East Africas onshore oil promise has now been a few years in the making
The first Ugandan oil discoveries were made in 2006, while in 2010-12 discoveries were also made in Kenya. Optimism was naturally very high with oil around US$100/barrel. However even today, IOCs seem keen to move forward – at least in theory.
The main obstacle for FIDs (Final Investment Decision) and development progress is export lines from what, in effect, for now, remain stranded assets. The difficulty in agreeing an export line has several layers. In Uganda, for a long time, there was disagreement between IOCs and the government, with the former preferring export of all the crude to a sea coast and the latter advocating that all or most of the crude would supply an integrated refining project, supplying refined products for the wider East and Central African region.
Ugandan hopes for a large export refinery have since abated, as realism about the limits of regional demand and costly logistics have set in. Plans have been gradually revised down to a possible small 30,000 bpd refinery, which would leave most crude available for export. Patient reluctance from IOCs to commit to developing the oilfields in western Uganda as long as the government pushed for an integrated refinery deal, clearly helped to bring realism into the government’s calculations on this point. IOCs were adamant that the economics of a regional export refinery, given the underdeveloped logistics and the weak regional market, were unattractive.
Finding an export route
Yet, finding an export route for the crude has proved tricky. The waxy Ugandan crude raises the technical requirements on the pipeline from the simplest technical options, which will be reflected in the project’s cost.
Agreeing on a route through Kenya and on Kenyan transit fees has also proved difficult. Political security has become an issue too. After having been regarded as one of Africa’s most stable economies for decades, the political situation in Kenya has changed for the worse over the past 10 years. Militant infiltration from Somalia is one issue, which in the past few years has coe to pose a significant security risk to one of the proposed pipeline routes – the one to Kenya’s northern port of Lamu.
Fundamentally worse is the political instability and internal violence which erupted in 2007-2008 following the contested presidential elections. Effects from that conflict continue to simmer and investors have not been entirely confident something similar could not happen again. Another reason for why the export pipeline project has not got off the ground is that Kenya is unclear whether to combine the Ugandan export project with its own need for a link to northwestern Kenya.

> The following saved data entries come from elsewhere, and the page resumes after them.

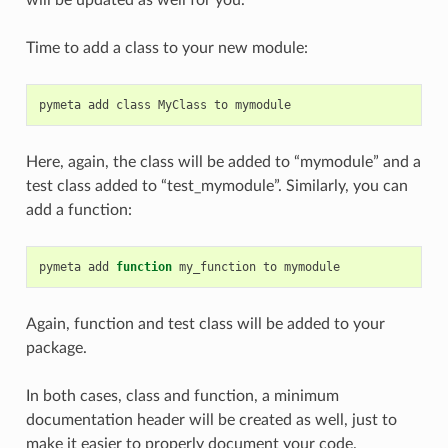
Time to add a class to your new module:
pymeta
add
class
MyClass
to
Here, again, the class will be added to “mymodule” and a
test class added to “test_mymodule”. Similarly, you can
add a function:
pymeta
add
function
my_function
to
Again, function and test class will be added to your
package.
In both cases, class and function, a minimum
documentation header will be created as well, just to
make it easier to properly document your code.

Initially, Uganda and Kenya had a preference for the Ugandan crude to move through a pipeline passing Nairobi and reaching the sea at the port of Mombasa, while Kenyan crude would run in a northern corridor to Lamu, which, from northwestern Kenya, could be extended to South Sudan - and in the case of discoveries – also to southern Ethiopia.
The latter project was launched as the LAPSSET (Lamu Port - South Sudan - Ethiopia Transport Corridor) scheme. However, Kenya only has so far proven-up 0.6mn barrels of reserves, including other volumes in order to make the project feasible from the onset.